No, alright, fine, not the winning, but the championships. The consistent drumbeat. The inevitability. Brian Cashman brought in Roger Clemens in 1999, swapping out David Wells. He swung a deal for David Justice in 2000, who I guess counts on the downswing of his career? But from Jason Giambi forward, excepting 2009, the Yankees pivoted their offseason ethos to "get major stars" instead of "find perfect fits," and that forever altered their status, limiting their ability to build depth.

But in the mid-1990s ... oh, in the mid-1990s ... they were perfect at this. Paul O'Neill. Scott Brosius. Cecil Fielder. Tim Raines. Wade Boggs. Chili Davis. Each of these players had somewhere between a one-season wink and a decade of dominance. Each was undervalued when they entered the Bronx, or left behind by the rest of the league. And it's quite possible that no single season from a Yankees veteran has ever been as incredible as what Tino Martinez brought to the table in 1997, his second season after taking over for Don Mattingly.

1997 Tino Martinez was the 1990s Yankees' most fun Silver Slugger season

In 1996, Martinez hit .244 with three homers in his first month with the Yankees, hearing the skittish boos from a crowd that loved its departing captain. From May forward, though, he became part of the roster's fabric, fading into the quilt during a World Series run with many heroes. Martinez hit .091 in the Fall C, but was a major part of a flag that was destined to fly forever. No harm, no foul.

The next season? Martinez tried to make sure history would not forget him, and it's our goal to further underscore a year lost in the shadows of the gilded age. After all, who remembers 1997 these days, the only season without a pennant before (shudders) 2002?

The postseason did not go so well. Still, there was a whole summer when Martinez's Home Run Derby was the top association between "1997 Yankees" and "Cleveland," as he laid waste to Jacobs Field and hoisted the trophy. He'd earned the All-Star nod and showcase by hitting .302 with 28 homers and a .989 OPS for the defending champs; not only did he start the game, but he batted cleanup, tucked between Ken Griffey Jr. and another Martinez (Edgar). For Mariners fans, this lineup was torture; add in Alex Rodriguez in the two-hole, and that could've been four consecutive Ms if not for the 1995 trade that shipped Tino East. But for Yankees fans, it was a rightful anointing.

→ Material provided:
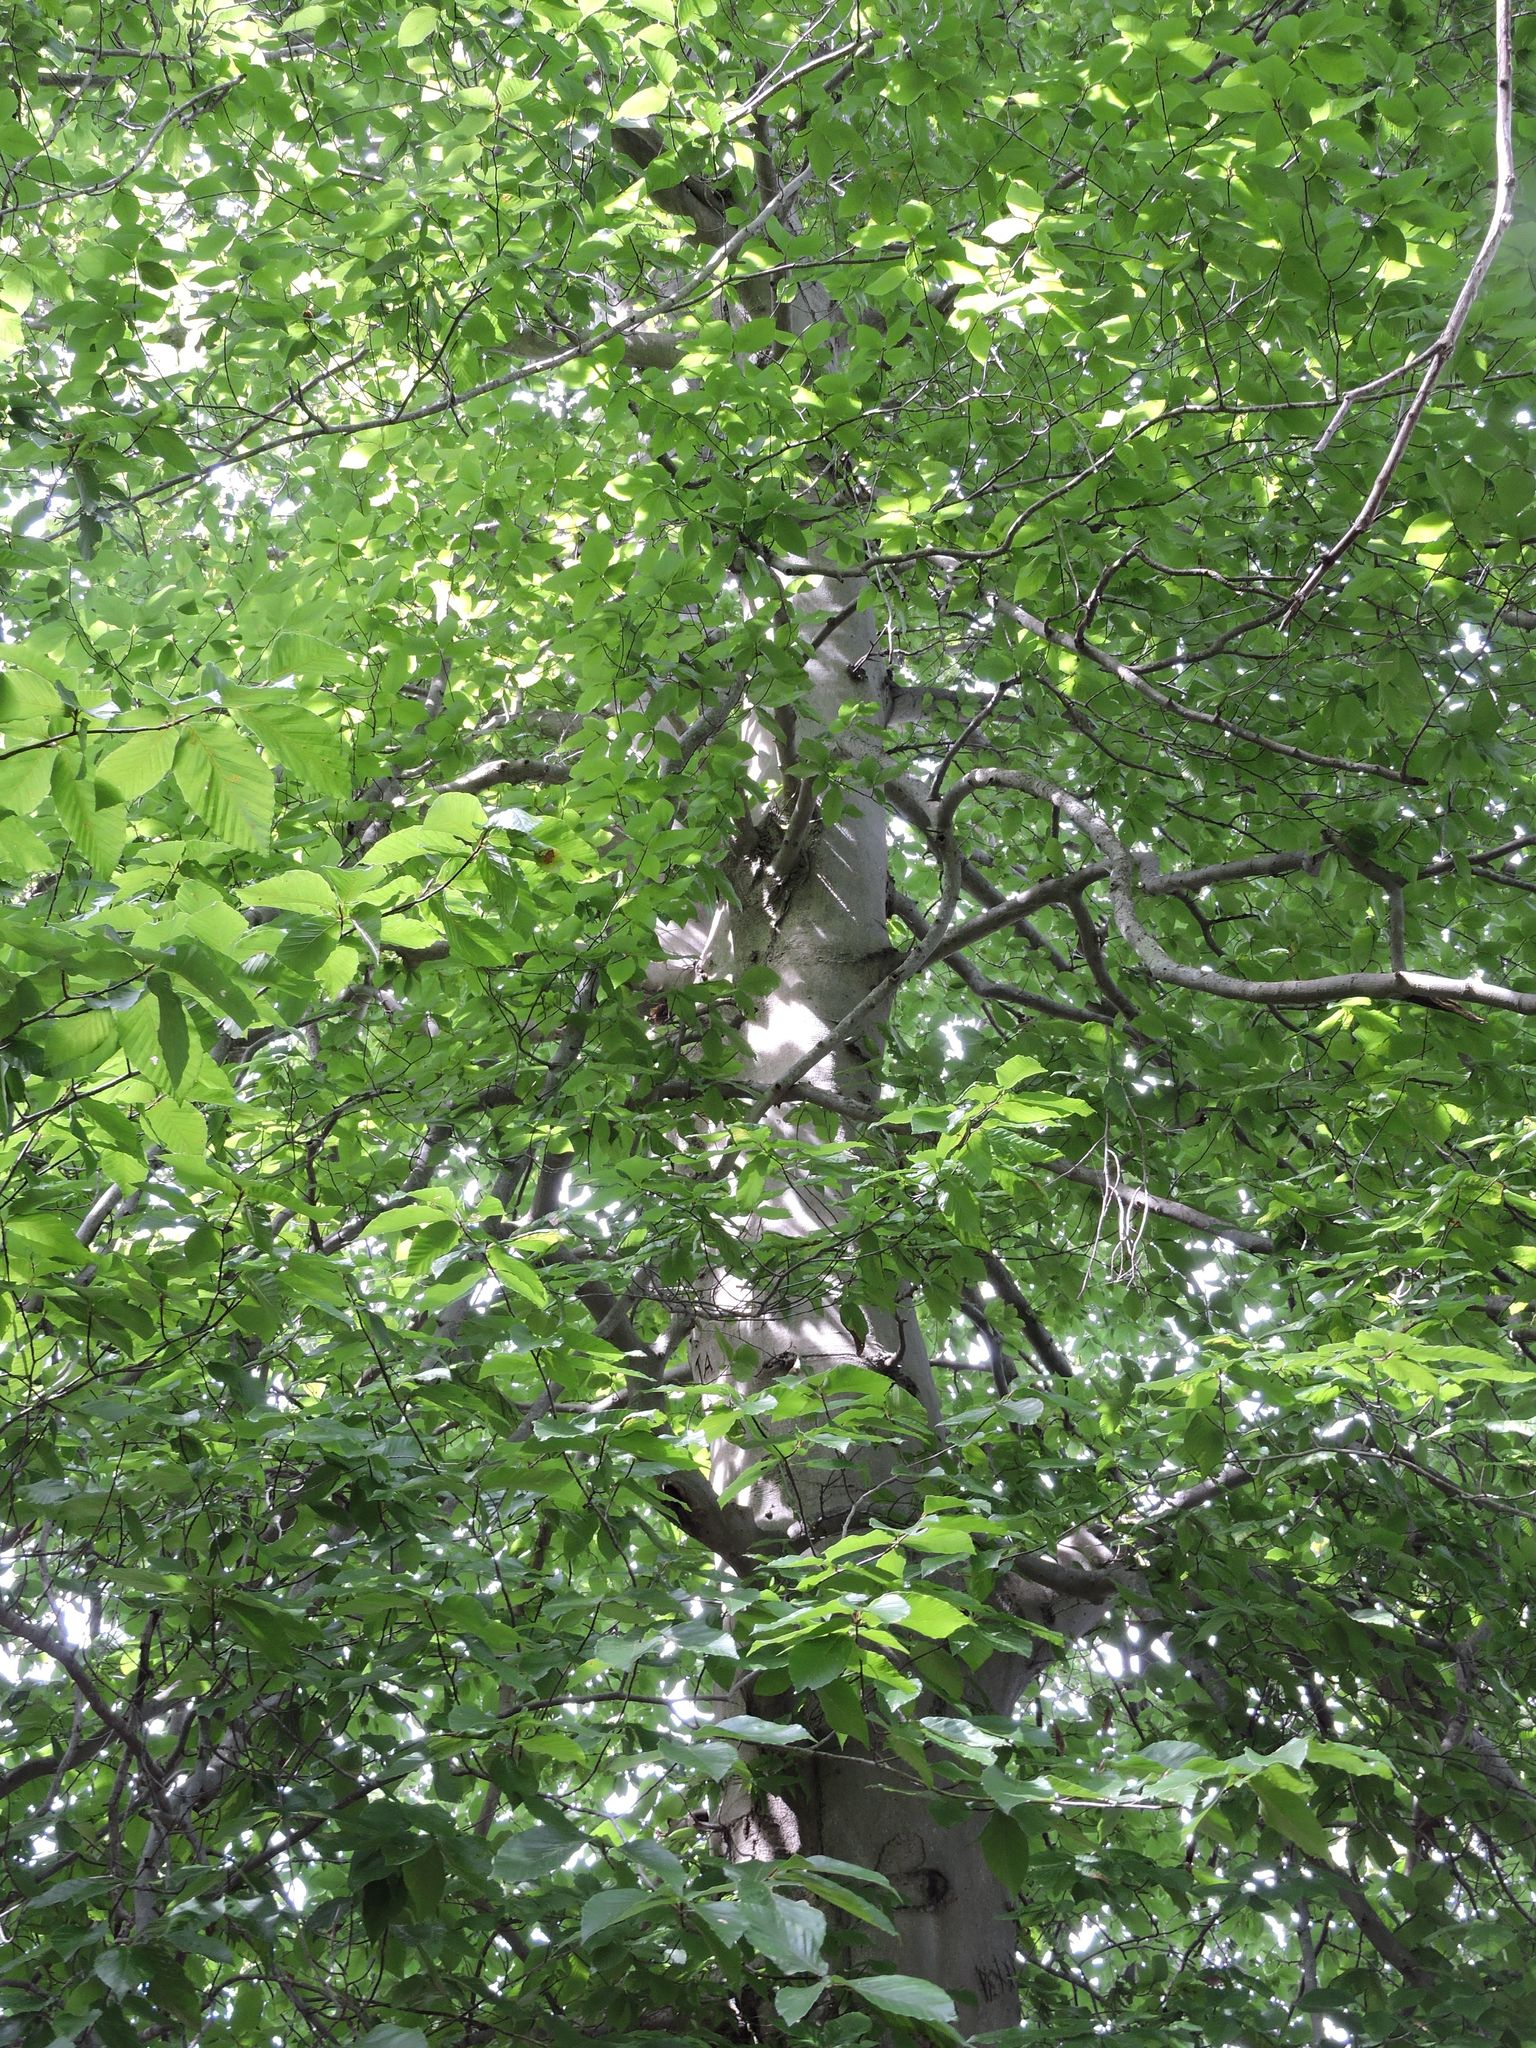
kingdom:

* * *

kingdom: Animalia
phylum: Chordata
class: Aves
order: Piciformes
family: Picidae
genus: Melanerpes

→ Short problem 1:
Repeat word for word everything in the Tino Martinez article from "1997 Tino Martinez" down to "harm, no foul.".
→ Short problem 2:
Carry on the Tino Martinez article from the point where it stops.

→ Expected answer 1:
1997 Tino Martinez was the 1990s Yankees' most fun Silver Slugger season

In 1996, Martinez hit .244 with three homers in his first month with the Yankees, hearing the skittish boos from a crowd that loved its departing captain. From May forward, though, he became part of the roster's fabric, fading into the quilt during a World Series run with many heroes. Martinez hit .091 in the Fall C, but was a major part of a flag that was destined to fly forever. No harm, no foul.

→ Expected answer 2:
His best power month was May, when he smashed 11 homers. His best OPS? June (1.037). Best average? August; he hit .327 with five long balls. There wasn't a month where Martinez didn't make an impressive mark. He was, suddenly, the face of baseball, as his mustachioed predecessor had been in the previous decade.

While there would be no "Hang Onto the ROOF!" moment for Martinez in the Yankees' singular series that October, his time would come; he made Yankee Stadium collapse with a 1998 World Series grand slam, and sent the Diamondbacks into slackjawed disbelief a few years later. 1997 was, though, the year Martinez arrived and took over the world; he finished second in the AL MVP race (to Junior's 56 homers, hard to argue), but took home the well-deserved Silver Slugger at first base to go along with the crystal Derby trophy for his mantel.

To win the Silver Slugger, he took down the three first basemen who made the AL All-Star roster behind him: Mark McGwire (traded midseason to St. Louis and all but eliminated), Jim Thome, and Frank Thomas. Major Stars, all of them, once again defeated by a Perfect Fit. That's what used to happen around these parts, after all.